What to work on: Arrange every line in the rows below as a Markdown table with two columns, "No." for the line number and "Line" for its text. Number the lines in order and leave out any blank ones.

Listing:
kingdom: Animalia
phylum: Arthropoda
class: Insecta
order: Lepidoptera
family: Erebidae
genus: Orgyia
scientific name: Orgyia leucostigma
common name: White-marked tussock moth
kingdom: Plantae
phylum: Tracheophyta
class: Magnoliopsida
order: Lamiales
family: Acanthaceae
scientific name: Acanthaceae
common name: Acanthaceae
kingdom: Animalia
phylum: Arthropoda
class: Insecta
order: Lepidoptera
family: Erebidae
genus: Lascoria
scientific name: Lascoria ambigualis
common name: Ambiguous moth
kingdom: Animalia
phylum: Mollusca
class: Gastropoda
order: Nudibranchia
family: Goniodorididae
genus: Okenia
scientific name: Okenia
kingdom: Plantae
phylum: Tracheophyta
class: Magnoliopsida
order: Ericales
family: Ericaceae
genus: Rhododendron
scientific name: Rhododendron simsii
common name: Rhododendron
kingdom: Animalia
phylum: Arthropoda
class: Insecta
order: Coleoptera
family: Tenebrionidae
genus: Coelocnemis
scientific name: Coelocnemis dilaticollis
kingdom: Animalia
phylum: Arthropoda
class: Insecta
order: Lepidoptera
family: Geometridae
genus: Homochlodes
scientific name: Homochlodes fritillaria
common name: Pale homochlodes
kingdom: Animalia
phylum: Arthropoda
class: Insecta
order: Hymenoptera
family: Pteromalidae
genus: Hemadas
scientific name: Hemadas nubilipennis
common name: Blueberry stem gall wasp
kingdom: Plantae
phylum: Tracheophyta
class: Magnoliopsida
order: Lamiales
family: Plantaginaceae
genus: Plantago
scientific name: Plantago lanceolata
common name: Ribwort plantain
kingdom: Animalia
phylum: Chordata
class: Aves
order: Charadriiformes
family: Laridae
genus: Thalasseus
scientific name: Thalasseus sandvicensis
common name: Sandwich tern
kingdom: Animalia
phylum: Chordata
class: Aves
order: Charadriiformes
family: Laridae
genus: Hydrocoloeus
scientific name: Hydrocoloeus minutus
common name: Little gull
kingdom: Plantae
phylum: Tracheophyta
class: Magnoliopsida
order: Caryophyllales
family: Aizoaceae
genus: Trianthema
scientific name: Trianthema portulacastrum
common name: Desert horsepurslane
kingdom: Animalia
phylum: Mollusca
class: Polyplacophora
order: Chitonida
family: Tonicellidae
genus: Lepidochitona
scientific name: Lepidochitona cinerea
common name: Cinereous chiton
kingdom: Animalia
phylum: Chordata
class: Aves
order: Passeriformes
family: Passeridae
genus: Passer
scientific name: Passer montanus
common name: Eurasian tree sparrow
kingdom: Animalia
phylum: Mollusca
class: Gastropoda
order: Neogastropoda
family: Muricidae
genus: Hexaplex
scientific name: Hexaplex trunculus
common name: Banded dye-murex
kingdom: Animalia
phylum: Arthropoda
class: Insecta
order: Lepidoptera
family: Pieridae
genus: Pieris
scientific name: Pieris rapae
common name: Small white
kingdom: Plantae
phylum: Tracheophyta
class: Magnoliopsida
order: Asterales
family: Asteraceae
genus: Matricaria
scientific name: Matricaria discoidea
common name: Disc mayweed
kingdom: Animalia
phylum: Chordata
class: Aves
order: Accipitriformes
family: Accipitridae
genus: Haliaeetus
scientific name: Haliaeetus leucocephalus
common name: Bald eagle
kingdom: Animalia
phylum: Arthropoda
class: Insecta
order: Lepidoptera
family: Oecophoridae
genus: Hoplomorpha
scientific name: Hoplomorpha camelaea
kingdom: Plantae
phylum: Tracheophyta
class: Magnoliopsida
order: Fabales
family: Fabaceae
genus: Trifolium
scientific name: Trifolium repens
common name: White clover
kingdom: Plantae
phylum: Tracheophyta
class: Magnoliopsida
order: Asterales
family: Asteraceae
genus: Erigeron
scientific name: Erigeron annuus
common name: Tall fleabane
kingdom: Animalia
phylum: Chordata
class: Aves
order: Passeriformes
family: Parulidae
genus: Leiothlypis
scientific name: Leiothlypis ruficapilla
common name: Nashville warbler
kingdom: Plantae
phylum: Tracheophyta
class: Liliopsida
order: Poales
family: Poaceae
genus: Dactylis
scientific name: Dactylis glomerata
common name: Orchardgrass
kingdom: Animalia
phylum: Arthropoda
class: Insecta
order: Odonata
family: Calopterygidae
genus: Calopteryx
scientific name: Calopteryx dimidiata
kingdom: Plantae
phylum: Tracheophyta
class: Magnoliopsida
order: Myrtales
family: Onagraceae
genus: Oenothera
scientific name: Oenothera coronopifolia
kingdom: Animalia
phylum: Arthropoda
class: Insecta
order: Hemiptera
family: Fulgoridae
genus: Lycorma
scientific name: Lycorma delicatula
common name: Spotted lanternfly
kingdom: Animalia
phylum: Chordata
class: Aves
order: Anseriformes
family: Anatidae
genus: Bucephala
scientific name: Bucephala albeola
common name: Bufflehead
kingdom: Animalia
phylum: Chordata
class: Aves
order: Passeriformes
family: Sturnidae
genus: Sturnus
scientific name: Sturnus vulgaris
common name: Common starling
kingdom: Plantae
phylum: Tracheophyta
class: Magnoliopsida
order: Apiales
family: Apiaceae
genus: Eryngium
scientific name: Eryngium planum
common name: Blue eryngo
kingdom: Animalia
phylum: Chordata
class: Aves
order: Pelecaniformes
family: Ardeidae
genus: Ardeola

The response:
| No. | Line |
|---|---|
| 1 | kingdom: Animalia |
| 2 | phylum: Arthropoda |
| 3 | class: Insecta |
| 4 | order: Lepidoptera |
| 5 | family: Erebidae |
| 6 | genus: Orgyia |
| 7 | scientific name: Orgyia leucostigma |
| 8 | common name: White-marked tussock moth |
| 9 | kingdom: Plantae |
| 10 | phylum: Tracheophyta |
| 11 | class: Magnoliopsida |
| 12 | order: Lamiales |
| 13 | family: Acanthaceae |
| 14 | scientific name: Acanthaceae |
| 15 | common name: Acanthaceae |
| 16 | kingdom: Animalia |
| 17 | phylum: Arthropoda |
| 18 | class: Insecta |
| 19 | order: Lepidoptera |
| 20 | family: Erebidae |
| 21 | genus: Lascoria |
| 22 | scientific name: Lascoria ambigualis |
| 23 | common name: Ambiguous moth |
| 24 | kingdom: Animalia |
| 25 | phylum: Mollusca |
| 26 | class: Gastropoda |
| 27 | order: Nudibranchia |
| 28 | family: Goniodorididae |
| 29 | genus: Okenia |
| 30 | scientific name: Okenia |
| 31 | kingdom: Plantae |
| 32 | phylum: Tracheophyta |
| 33 | class: Magnoliopsida |
| 34 | order: Ericales |
| 35 | family: Ericaceae |
| 36 | genus: Rhododendron |
| 37 | scientific name: Rhododendron simsii |
| 38 | common name: Rhododendron |
| 39 | kingdom: Animalia |
| 40 | phylum: Arthropoda |
| 41 | class: Insecta |
| 42 | order: Coleoptera |
| 43 | family: Tenebrionidae |
| 44 | genus: Coelocnemis |
| 45 | scientific name: Coelocnemis dilaticollis |
| 46 | kingdom: Animalia |
| 47 | phylum: Arthropoda |
| 48 | class: Insecta |
| 49 | order: Lepidoptera |
| 50 | family: Geometridae |
| 51 | genus: Homochlodes |
| 52 | scientific name: Homochlodes fritillaria |
| 53 | common name: Pale homochlodes |
| 54 | kingdom: Animalia |
| 55 | phylum: Arthropoda |
| 56 | class: Insecta |
| 57 | order: Hymenoptera |
| 58 | family: Pteromalidae |
| 59 | genus: Hemadas |
| 60 | scientific name: Hemadas nubilipennis |
| 61 | common name: Blueberry stem gall wasp |
| 62 | kingdom: Plantae |
| 63 | phylum: Tracheophyta |
| 64 | class: Magnoliopsida |
| 65 | order: Lamiales |
| 66 | family: Plantaginaceae |
| 67 | genus: Plantago |
| 68 | scientific name: Plantago lanceolata |
| 69 | common name: Ribwort plantain |
| 70 | kingdom: Animalia |
| 71 | phylum: Chordata |
| 72 | class: Aves |
| 73 | order: Charadriiformes |
| 74 | family: Laridae |
| 75 | genus: Thalasseus |
| 76 | scientific name: Thalasseus sandvicensis |
| 77 | common name: Sandwich tern |
| 78 | kingdom: Animalia |
| 79 | phylum: Chordata |
| 80 | class: Aves |
| 81 | order: Charadriiformes |
| 82 | family: Laridae |
| 83 | genus: Hydrocoloeus |
| 84 | scientific name: Hydrocoloeus minutus |
| 85 | common name: Little gull |
| 86 | kingdom: Plantae |
| 87 | phylum: Tracheophyta |
| 88 | class: Magnoliopsida |
| 89 | order: Caryophyllales |
| 90 | family: Aizoaceae |
| 91 | genus: Trianthema |
| 92 | scientific name: Trianthema portulacastrum |
| 93 | common name: Desert horsepurslane |
| 94 | kingdom: Animalia |
| 95 | phylum: Mollusca |
| 96 | class: Polyplacophora |
| 97 | order: Chitonida |
| 98 | family: Tonicellidae |
| 99 | genus: Lepidochitona |
| 100 | scientific name: Lepidochitona cinerea |
| 101 | common name: Cinereous chiton |
| 102 | kingdom: Animalia |
| 103 | phylum: Chordata |
| 104 | class: Aves |
| 105 | order: Passeriformes |
| 106 | family: Passeridae |
| 107 | genus: Passer |
| 108 | scientific name: Passer montanus |
| 109 | common name: Eurasian tree sparrow |
| 110 | kingdom: Animalia |
| 111 | phylum: Mollusca |
| 112 | class: Gastropoda |
| 113 | order: Neogastropoda |
| 114 | family: Muricidae |
| 115 | genus: Hexaplex |
| 116 | scientific name: Hexaplex trunculus |
| 117 | common name: Banded dye-murex |
| 118 | kingdom: Animalia |
| 119 | phylum: Arthropoda |
| 120 | class: Insecta |
| 121 | order: Lepidoptera |
| 122 | family: Pieridae |
| 123 | genus: Pieris |
| 124 | scientific name: Pieris rapae |
| 125 | common name: Small white |
| 126 | kingdom: Plantae |
| 127 | phylum: Tracheophyta |
| 128 | class: Magnoliopsida |
| 129 | order: Asterales |
| 130 | family: Asteraceae |
| 131 | genus: Matricaria |
| 132 | scientific name: Matricaria discoidea |
| 133 | common name: Disc mayweed |
| 134 | kingdom: Animalia |
| 135 | phylum: Chordata |
| 136 | class: Aves |
| 137 | order: Accipitriformes |
| 138 | family: Accipitridae |
| 139 | genus: Haliaeetus |
| 140 | scientific name: Haliaeetus leucocephalus |
| 141 | common name: Bald eagle |
| 142 | kingdom: Animalia |
| 143 | phylum: Arthropoda |
| 144 | class: Insecta |
| 145 | order: Lepidoptera |
| 146 | family: Oecophoridae |
| 147 | genus: Hoplomorpha |
| 148 | scientific name: Hoplomorpha camelaea |
| 149 | kingdom: Plantae |
| 150 | phylum: Tracheophyta |
| 151 | class: Magnoliopsida |
| 152 | order: Fabales |
| 153 | family: Fabaceae |
| 154 | genus: Trifolium |
| 155 | scientific name: Trifolium repens |
| 156 | common name: White clover |
| 157 | kingdom: Plantae |
| 158 | phylum: Tracheophyta |
| 159 | class: Magnoliopsida |
| 160 | order: Asterales |
| 161 | family: Asteraceae |
| 162 | genus: Erigeron |
| 163 | scientific name: Erigeron annuus |
| 164 | common name: Tall fleabane |
| 165 | kingdom: Animalia |
| 166 | phylum: Chordata |
| 167 | class: Aves |
| 168 | order: Passeriformes |
| 169 | family: Parulidae |
| 170 | genus: Leiothlypis |
| 171 | scientific name: Leiothlypis ruficapilla |
| 172 | common name: Nashville warbler |
| 173 | kingdom: Plantae |
| 174 | phylum: Tracheophyta |
| 175 | class: Liliopsida |
| 176 | order: Poales |
| 177 | family: Poaceae |
| 178 | genus: Dactylis |
| 179 | scientific name: Dactylis glomerata |
| 180 | common name: Orchardgrass |
| 181 | kingdom: Animalia |
| 182 | phylum: Arthropoda |
| 183 | class: Insecta |
| 184 | order: Odonata |
| 185 | family: Calopterygidae |
| 186 | genus: Calopteryx |
| 187 | scientific name: Calopteryx dimidiata |
| 188 | kingdom: Plantae |
| 189 | phylum: Tracheophyta |
| 190 | class: Magnoliopsida |
| 191 | order: Myrtales |
| 192 | family: Onagraceae |
| 193 | genus: Oenothera |
| 194 | scientific name: Oenothera coronopifolia |
| 195 | kingdom: Animalia |
| 196 | phylum: Arthropoda |
| 197 | class: Insecta |
| 198 | order: Hemiptera |
| 199 | family: Fulgoridae |
| 200 | genus: Lycorma |
| 201 | scientific name: Lycorma delicatula |
| 202 | common name: Spotted lanternfly |
| 203 | kingdom: Animalia |
| 204 | phylum: Chordata |
| 205 | class: Aves |
| 206 | order: Anseriformes |
| 207 | family: Anatidae |
| 208 | genus: Bucephala |
| 209 | scientific name: Bucephala albeola |
| 210 | common name: Bufflehead |
| 211 | kingdom: Animalia |
| 212 | phylum: Chordata |
| 213 | class: Aves |
| 214 | order: Passeriformes |
| 215 | family: Sturnidae |
| 216 | genus: Sturnus |
| 217 | scientific name: Sturnus vulgaris |
| 218 | common name: Common starling |
| 219 | kingdom: Plantae |
| 220 | phylum: Tracheophyta |
| 221 | class: Magnoliopsida |
| 222 | order: Apiales |
| 223 | family: Apiaceae |
| 224 | genus: Eryngium |
| 225 | scientific name: Eryngium planum |
| 226 | common name: Blue eryngo |
| 227 | kingdom: Animalia |
| 228 | phylum: Chordata |
| 229 | class: Aves |
| 230 | order: Pelecaniformes |
| 231 | family: Ardeidae |
| 232 | genus: Ardeola |